Via a budget amendment, Milwaukee County may see its first electric buses sooner than it thought.
County Board Chairman Theodore Lipscomb, Sr. wants to get the county started with the procurement of four electric buses through the 2019 county budget. He submitted an amendment to the budget Thursday at a meeting of the Finance and Audit Committee.
The amendment calls for approximately $5.1 million in financing for the four buses and related infrastructure, including charging ports. Though, as Lipscomb noted, pricing for the buses is less than exact, as the county has never gone through a procurement process for battery-powered electric buses before.
Lipscomb is confident that electric buses are the future. And transitioning Milwaukee County Transit System’s fleet will likely take more than a decade, so he wants the county to begin sooner than later, to get some experience with the technology before more investments are made.
“If we don’t get started we’re never gonna get there,” Lipscomb said. “I mean this is gonna take 15 years,” he added, referring to transitioning the entire fleet.
Because of the fluctuating nature of diesel prices, Lipscomb thinks the electric buses will save the county money in the long run — despite the potentially high price tag for them. Lipscomb gave the committee the highest quote he had heard so far which was more than $800,000 for a bus. That figure is substantially higher than what the county pays for diesel buses.
But, there’s also the benefit that the buses expel no direct emissions, cutting down on diesel fumes polluting the city. However, the electricity the buses use will be generated by coal-burning power plants.

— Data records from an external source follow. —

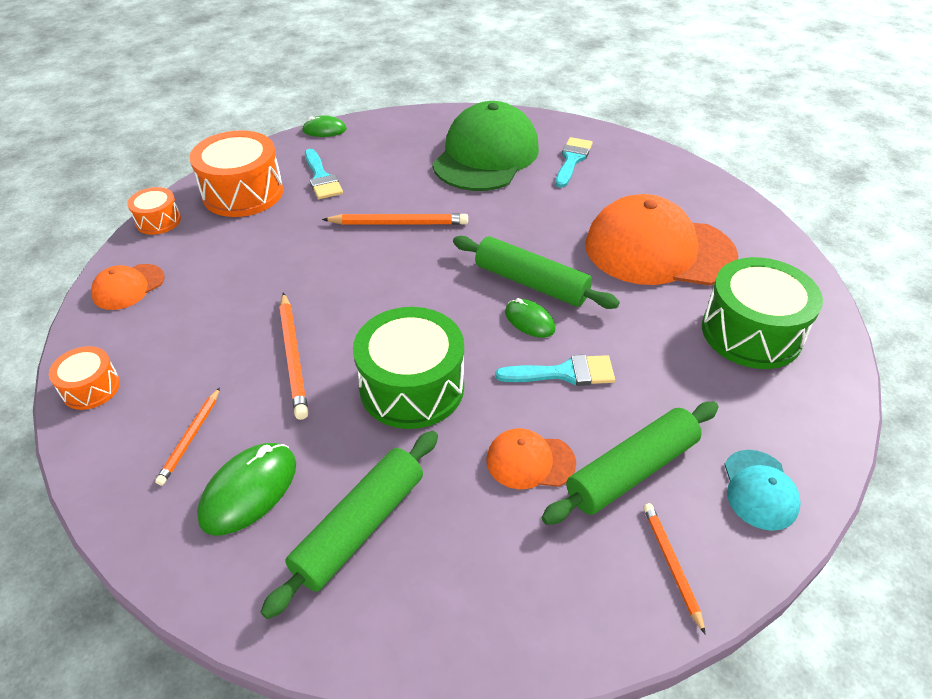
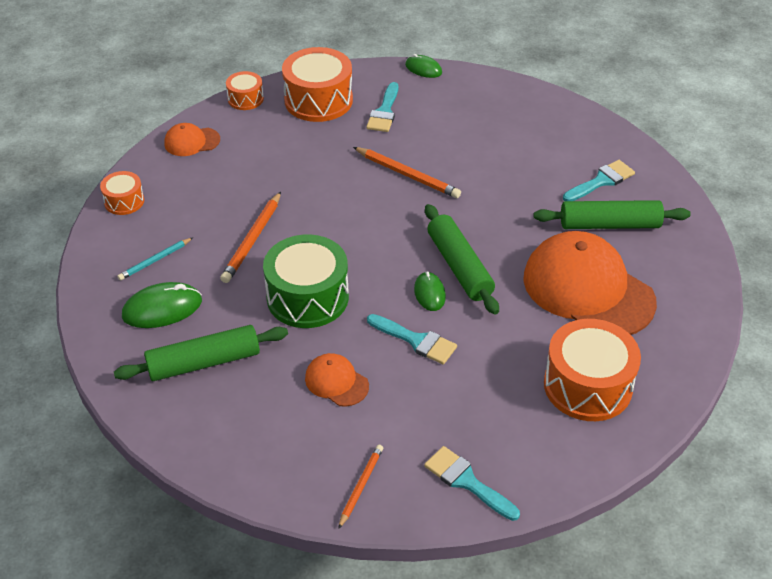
camera: 35 degrees right, 0 degrees up
orange pencil [155,387,220,485] -> turquoise pencil [117,238,193,280]
green cap [432,101,539,191] -> none
green rolling pin [542,402,718,525] -> green rolling pin moved to [533,200,691,229]
green drum [702,257,823,369] -> orange drum [544,319,641,421]
turquoise cap [724,450,801,531] -> turquoise brush [424,446,520,521]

Originally, new electric buses were tied to a federal grant for which the county applied. The grant would have provide financing for electric buses to be used on the proposed East-West Bus Rapid Transit (BRT) line between downtown Milwaukee and the Milwaukee Regional Medical Center in Wauwatosa. The county expects to hear back on a separate grant application for the creation of the BRT system in mid-2019
The general consensus at the meeting was that Bus Rapid Transit is the ideal line to begin using electric buses. It has two terminuses making for simple, straightforward installation of charging ports along the route.

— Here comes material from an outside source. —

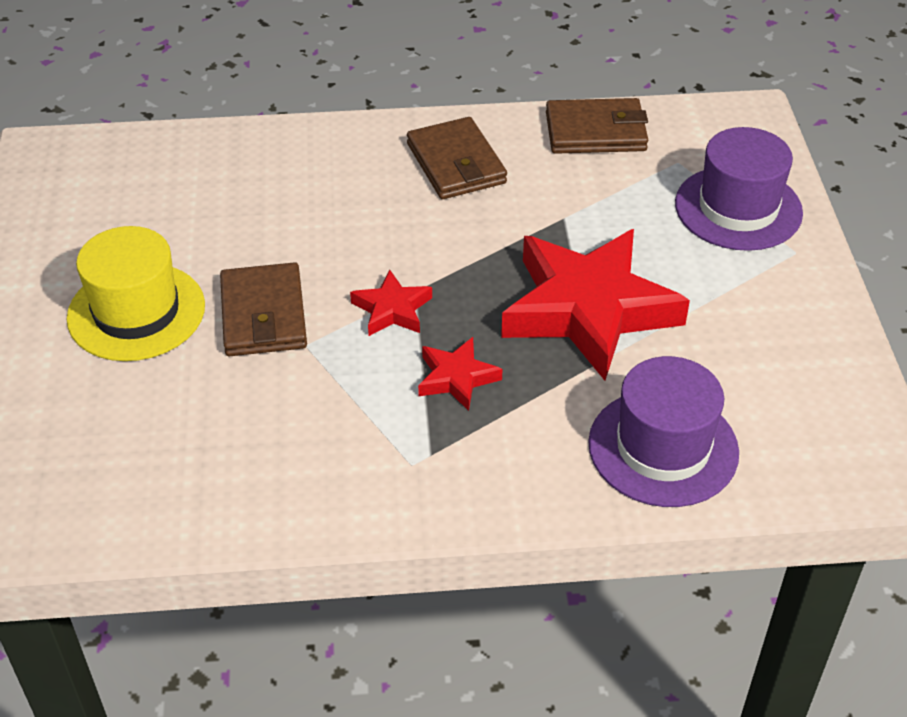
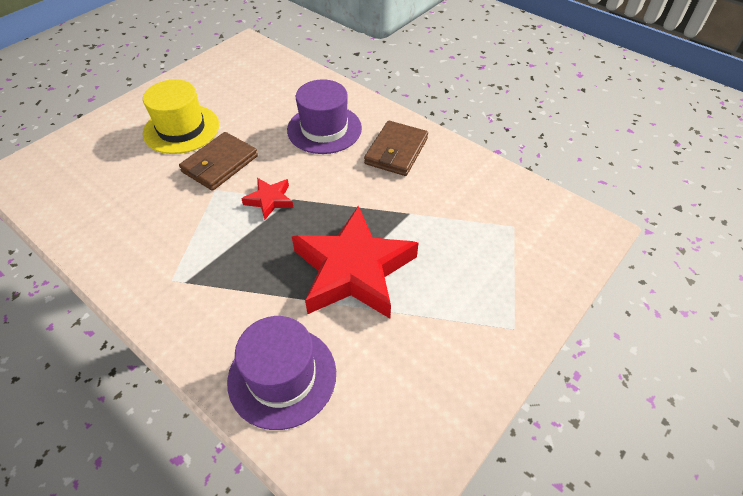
camera: 45 degrees right, 5 degrees up
red star [418,337,503,411] -> none
brown wallet [546,98,648,154] -> none
purple hat [675,127,803,251] -> purple hat moved to [287,79,362,154]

The county is still planning on moving forward with that project should the grant money come through. But it appears Lipscomb does not want to tie the fate of modernizing the bus fleet to a grant proposal.
“We gotta put a stake in the ground and say that we’re moving in this direction,” Lipscomb said.
Thus, his capital allocation for the four buses. Lipscomb’s amendment would reduce the number of diesel buses the county intends to purchase next year by four, to 23 total.
So these four electric buses are basically a pilot program, Lipscomb said. Though he doesn’t want to call it that, “because I think it will prove itself.”